With Gitlab, in the CI/CD pipeline, how can I dynamically create and save SSH key pairs as CI/CD project variables?

Per Gitlab docs, I've manually created an SSH Key pair and added them to the project's CI/CD variables to help provision and configure infrastructure. This has worked well enough for a few assets, but as the asset list grows, manually creating key pairs and adding them, or using the same key pair for multiple but unrelated assets, or later rotating keys for security reasons, is not sustainable. Instead, when a new asset is being created, I want to dynamically create a new SSH key pair, add that to the project's CI/CD variables, and then continue with my pipeline jobs with those keys.

For context, here is my repo's directory structure:

iac
|__ server1
    |__main.tf
|__ server2
...
|__ server10

In a job's before_script, it's easy enough to create the SSH Key pair, but what happens after that is where I'm struggling.

job1:
  before_script:
  - ssh-keygen -b 4096 -N '' -q -f ~/.ssh/id_rsa <<< y
  - *<what command goes here?>*

In one approach I interact with the project via curl and the api, but getting the values of the keys into the string shows the key contents in the logs. (I'm sure there is a way around this, but I haven't worked that out yet).

In another approach, I dynamically add a gitlab_ssh_keys.tf file to the server<number directory. Note that this isn't necessarily a Terraform questions as I'll use whatever is best to get the job done; but, Gitlab has a Terraform provider, and the infrastructure is managed with Terraform. This feels elegant in that should the infrastructure be destroyed, the variables will be cleaned up as well (othewise, with Bash, I'll need to make sure the script handles that)

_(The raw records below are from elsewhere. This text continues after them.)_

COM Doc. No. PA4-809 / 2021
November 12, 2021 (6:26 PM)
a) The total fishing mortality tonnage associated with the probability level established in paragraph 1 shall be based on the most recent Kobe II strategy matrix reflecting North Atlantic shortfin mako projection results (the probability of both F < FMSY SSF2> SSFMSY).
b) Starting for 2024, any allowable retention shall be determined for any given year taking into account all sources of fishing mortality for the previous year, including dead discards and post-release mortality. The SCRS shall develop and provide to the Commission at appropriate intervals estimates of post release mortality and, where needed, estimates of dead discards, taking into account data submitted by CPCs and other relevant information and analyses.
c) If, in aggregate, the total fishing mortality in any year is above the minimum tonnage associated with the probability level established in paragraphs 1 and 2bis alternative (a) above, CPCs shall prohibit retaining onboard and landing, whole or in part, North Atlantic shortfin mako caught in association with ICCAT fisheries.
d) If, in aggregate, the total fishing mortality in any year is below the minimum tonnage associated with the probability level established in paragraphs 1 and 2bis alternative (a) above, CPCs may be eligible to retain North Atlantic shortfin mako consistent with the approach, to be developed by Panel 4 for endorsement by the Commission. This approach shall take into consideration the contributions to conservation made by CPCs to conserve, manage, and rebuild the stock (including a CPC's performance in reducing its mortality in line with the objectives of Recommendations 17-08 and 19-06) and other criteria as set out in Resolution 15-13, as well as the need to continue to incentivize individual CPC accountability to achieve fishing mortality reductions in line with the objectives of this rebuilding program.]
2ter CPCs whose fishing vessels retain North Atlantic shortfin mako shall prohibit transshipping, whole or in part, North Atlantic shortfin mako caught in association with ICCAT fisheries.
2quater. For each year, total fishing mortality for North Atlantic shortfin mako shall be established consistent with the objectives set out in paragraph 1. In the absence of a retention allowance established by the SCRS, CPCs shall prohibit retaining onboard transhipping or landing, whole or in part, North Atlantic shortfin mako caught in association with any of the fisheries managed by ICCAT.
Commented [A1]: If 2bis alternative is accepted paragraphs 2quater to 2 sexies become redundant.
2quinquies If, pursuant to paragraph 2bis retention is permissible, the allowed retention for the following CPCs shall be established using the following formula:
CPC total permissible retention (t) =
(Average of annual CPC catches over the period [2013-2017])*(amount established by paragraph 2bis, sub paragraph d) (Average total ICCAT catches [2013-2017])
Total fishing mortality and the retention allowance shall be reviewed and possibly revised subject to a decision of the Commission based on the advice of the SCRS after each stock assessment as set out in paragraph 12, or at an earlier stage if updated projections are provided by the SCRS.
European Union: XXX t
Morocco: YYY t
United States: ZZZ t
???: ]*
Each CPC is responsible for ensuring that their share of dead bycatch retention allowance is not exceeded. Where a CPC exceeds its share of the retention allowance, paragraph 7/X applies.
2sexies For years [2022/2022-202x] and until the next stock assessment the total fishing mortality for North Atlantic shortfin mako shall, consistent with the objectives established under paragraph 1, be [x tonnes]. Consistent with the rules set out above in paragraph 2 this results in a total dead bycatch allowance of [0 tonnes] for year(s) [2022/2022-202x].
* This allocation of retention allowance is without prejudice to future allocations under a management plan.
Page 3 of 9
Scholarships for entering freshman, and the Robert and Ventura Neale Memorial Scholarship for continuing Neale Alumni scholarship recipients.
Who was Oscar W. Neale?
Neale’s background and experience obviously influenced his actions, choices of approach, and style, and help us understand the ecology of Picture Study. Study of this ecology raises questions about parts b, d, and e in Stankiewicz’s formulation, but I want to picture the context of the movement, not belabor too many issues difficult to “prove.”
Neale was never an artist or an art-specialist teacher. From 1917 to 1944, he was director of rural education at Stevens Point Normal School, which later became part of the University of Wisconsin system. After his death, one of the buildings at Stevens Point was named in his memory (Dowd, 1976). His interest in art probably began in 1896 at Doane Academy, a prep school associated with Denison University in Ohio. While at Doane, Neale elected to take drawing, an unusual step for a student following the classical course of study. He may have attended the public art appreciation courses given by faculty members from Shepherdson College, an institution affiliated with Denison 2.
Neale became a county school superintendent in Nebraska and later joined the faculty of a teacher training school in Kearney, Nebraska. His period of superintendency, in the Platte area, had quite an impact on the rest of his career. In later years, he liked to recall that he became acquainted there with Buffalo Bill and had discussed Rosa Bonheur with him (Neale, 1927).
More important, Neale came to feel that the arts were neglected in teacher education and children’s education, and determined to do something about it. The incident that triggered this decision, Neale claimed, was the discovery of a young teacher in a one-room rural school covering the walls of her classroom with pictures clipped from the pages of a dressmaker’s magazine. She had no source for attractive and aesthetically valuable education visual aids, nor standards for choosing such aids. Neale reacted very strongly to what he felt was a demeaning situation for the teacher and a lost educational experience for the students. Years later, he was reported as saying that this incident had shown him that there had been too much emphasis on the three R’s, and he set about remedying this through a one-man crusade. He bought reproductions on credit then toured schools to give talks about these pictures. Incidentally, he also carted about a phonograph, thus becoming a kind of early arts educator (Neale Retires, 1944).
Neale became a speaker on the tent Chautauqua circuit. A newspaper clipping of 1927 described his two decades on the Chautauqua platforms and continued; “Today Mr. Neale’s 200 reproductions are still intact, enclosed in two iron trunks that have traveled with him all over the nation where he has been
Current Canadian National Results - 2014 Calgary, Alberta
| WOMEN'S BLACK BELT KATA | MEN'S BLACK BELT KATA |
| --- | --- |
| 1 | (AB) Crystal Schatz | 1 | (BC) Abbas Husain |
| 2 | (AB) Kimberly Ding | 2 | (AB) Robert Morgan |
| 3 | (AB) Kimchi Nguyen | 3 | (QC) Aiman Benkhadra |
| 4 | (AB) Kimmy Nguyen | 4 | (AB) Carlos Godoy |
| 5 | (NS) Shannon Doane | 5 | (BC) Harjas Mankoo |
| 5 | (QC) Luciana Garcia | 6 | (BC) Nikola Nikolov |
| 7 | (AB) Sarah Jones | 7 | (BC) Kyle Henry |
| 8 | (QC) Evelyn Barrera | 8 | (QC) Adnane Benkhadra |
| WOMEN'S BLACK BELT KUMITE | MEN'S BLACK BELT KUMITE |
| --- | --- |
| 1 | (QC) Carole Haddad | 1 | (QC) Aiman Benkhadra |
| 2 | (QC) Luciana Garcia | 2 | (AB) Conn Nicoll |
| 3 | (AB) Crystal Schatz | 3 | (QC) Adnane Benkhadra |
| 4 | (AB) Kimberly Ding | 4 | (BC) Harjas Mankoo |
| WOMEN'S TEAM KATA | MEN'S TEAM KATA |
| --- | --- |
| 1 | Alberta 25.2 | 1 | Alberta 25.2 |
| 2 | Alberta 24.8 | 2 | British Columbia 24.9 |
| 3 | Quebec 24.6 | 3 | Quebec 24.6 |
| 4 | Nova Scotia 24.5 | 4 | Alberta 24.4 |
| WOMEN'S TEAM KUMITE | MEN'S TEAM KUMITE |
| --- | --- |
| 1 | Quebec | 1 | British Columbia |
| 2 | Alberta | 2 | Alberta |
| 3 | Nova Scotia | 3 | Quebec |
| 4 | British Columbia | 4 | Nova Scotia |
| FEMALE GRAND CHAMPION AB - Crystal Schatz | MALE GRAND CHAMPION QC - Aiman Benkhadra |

# (rough pipeline pseudo code)
job:
  before_script:
  - ssh-keygen -b 4096 -N '' -q -f ~/.ssh/id_rsa <<< y
  - |
provider "gitlab" {
  token = var.gitlab_token # <- pre-configured in the project's CICD variables $CI_JOB_TOKEN is available, but it doesn't work here.
}

cat <<EOF > ${serverName}/gitlab_ssh_keys.tf
resource "gitlab_project_variable" "${serverName}_ssh_private_key" {
  project   = ${CI_PROJECT_ID}
  key       = "${servername}_private_ssh_key"
  value     = chomp(file("~/.ssh/id_rsa"))
  protected = true
  type = file
}

resource "gitlab_project_variable" "${serverName}_ssh_public_key {
... ... etc
}
EOF
  - <then add the file to the branch/repo dynamically, but how?>

Across both approaches, I'm struggling with the right token and/or SSH keys to have the pipeline interact with itself. GItlab has a ridiculous number of token types, key types, and use cases for each, Finding the right one has been a challenge. I'm working through this example, but the author is unclear on which one to choose and what permissions to give it.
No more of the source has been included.